> **Activity**
Going down the data below, set down exactly the line with "microscopy captured an" and each line after it through the line with "analysis of malignant"; no other lines.

========================================================================

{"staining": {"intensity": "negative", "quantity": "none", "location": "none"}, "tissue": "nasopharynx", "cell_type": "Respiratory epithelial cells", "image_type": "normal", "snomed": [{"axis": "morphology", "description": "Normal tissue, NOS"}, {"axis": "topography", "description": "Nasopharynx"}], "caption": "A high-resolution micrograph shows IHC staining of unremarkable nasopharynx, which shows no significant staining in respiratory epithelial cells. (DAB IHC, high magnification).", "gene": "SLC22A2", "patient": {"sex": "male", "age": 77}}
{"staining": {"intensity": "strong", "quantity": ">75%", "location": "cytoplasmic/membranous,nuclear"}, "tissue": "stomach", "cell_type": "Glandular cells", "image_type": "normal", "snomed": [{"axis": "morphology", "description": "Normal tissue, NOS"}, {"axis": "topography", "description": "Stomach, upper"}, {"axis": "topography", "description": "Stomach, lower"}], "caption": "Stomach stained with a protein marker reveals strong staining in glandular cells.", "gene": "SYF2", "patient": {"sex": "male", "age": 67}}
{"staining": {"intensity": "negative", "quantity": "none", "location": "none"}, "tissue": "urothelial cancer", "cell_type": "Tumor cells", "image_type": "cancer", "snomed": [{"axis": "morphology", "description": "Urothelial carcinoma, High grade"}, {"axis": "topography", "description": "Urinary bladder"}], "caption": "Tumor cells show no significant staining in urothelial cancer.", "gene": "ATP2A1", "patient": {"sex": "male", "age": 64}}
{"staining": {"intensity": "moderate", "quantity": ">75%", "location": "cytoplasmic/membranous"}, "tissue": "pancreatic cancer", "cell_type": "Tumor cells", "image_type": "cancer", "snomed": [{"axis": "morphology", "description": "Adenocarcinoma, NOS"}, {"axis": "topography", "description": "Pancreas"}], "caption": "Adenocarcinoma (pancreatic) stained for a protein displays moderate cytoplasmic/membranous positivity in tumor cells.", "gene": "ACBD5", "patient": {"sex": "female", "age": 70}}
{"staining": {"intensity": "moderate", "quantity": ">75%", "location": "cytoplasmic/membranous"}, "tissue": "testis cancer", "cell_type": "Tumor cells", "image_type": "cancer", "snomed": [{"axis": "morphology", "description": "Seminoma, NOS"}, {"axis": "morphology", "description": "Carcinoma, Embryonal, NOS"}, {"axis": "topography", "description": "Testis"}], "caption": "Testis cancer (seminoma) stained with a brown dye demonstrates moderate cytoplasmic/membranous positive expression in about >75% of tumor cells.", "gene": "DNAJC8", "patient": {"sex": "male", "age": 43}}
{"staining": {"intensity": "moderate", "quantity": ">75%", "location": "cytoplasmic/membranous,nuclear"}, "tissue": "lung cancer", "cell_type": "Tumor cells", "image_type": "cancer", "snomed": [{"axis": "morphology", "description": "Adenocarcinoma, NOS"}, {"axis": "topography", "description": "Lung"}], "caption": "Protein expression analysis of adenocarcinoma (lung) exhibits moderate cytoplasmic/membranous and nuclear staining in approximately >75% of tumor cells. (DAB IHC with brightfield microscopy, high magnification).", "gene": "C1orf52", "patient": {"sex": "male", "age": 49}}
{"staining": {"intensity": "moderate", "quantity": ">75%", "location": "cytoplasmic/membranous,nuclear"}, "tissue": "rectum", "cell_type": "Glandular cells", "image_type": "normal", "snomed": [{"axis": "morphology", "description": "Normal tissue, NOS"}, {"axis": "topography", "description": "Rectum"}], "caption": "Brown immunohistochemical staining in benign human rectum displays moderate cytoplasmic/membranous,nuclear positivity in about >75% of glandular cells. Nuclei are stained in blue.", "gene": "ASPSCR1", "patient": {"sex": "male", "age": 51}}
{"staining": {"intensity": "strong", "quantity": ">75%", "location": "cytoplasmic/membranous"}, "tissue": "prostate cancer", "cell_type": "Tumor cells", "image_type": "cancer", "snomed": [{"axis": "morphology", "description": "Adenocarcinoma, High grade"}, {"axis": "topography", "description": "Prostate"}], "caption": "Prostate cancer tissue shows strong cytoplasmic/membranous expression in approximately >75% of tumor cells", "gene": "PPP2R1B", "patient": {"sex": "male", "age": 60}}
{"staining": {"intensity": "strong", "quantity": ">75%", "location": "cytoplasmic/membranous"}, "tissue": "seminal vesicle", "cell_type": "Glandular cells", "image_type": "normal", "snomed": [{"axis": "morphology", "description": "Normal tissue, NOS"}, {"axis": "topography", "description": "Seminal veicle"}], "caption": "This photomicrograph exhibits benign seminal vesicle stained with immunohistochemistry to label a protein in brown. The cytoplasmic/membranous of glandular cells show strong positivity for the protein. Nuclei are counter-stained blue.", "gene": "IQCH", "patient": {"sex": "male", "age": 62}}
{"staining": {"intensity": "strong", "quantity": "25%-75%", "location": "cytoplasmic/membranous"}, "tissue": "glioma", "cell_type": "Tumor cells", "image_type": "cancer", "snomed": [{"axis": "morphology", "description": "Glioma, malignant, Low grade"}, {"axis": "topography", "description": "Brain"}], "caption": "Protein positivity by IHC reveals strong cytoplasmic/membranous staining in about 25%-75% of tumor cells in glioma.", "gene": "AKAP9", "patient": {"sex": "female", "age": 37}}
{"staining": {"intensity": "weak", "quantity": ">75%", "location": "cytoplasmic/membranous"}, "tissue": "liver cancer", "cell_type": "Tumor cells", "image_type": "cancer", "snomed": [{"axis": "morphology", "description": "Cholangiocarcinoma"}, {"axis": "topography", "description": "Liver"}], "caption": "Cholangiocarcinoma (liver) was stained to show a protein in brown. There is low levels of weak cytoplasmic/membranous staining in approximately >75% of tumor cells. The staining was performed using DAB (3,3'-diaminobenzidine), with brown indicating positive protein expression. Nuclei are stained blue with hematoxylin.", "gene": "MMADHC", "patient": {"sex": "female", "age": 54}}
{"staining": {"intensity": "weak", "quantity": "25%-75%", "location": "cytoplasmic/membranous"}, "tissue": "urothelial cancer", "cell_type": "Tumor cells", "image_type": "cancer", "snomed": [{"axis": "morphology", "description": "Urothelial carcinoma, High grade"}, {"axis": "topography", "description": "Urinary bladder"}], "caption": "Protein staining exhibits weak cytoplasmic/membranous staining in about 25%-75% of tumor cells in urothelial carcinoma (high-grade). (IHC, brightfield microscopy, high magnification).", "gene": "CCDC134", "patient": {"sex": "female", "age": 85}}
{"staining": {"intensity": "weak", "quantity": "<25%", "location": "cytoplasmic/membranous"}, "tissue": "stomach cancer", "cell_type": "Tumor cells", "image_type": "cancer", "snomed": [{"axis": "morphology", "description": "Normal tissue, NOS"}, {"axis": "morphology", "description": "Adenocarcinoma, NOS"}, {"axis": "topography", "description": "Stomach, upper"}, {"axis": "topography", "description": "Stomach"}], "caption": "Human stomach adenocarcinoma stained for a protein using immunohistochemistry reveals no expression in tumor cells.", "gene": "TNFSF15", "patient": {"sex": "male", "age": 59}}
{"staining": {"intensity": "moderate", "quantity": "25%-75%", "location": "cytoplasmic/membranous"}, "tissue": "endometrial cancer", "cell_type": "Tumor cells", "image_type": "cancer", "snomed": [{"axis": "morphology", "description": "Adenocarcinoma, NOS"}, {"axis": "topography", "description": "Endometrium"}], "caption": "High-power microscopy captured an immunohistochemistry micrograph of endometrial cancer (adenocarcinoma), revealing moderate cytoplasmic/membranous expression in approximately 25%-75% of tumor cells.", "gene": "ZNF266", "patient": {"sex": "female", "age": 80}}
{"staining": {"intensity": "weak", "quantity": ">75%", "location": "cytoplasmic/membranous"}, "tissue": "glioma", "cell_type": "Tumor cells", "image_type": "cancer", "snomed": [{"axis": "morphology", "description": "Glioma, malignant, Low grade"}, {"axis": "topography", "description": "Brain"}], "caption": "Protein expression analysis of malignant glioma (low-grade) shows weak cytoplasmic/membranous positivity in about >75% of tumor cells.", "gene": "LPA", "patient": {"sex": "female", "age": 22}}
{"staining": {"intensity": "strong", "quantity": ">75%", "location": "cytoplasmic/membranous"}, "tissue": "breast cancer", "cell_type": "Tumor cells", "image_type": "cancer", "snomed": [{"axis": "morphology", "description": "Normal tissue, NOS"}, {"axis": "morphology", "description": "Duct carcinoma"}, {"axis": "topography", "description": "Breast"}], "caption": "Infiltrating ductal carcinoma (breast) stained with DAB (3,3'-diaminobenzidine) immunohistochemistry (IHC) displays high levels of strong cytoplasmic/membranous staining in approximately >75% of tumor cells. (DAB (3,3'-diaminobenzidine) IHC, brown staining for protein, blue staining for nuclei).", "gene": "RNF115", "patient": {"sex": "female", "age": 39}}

========================================================================

> **Output**
{"staining": {"intensity": "moderate", "quantity": "25%-75%", "location": "cytoplasmic/membranous"}, "tissue": "endometrial cancer", "cell_type": "Tumor cells", "image_type": "cancer", "snomed": [{"axis": "morphology", "description": "Adenocarcinoma, NOS"}, {"axis": "topography", "description": "Endometrium"}], "caption": "High-power microscopy captured an immunohistochemistry micrograph of endometrial cancer (adenocarcinoma), revealing moderate cytoplasmic/membranous expression in approximately 25%-75% of tumor cells.", "gene": "ZNF266", "patient": {"sex": "female", "age": 80}}
{"staining": {"intensity": "weak", "quantity": ">75%", "location": "cytoplasmic/membranous"}, "tissue": "glioma", "cell_type": "Tumor cells", "image_type": "cancer", "snomed": [{"axis": "morphology", "description": "Glioma, malignant, Low grade"}, {"axis": "topography", "description": "Brain"}], "caption": "Protein expression analysis of malignant glioma (low-grade) shows weak cytoplasmic/membranous positivity in about >75% of tumor cells.", "gene": "LPA", "patient": {"sex": "female", "age": 22}}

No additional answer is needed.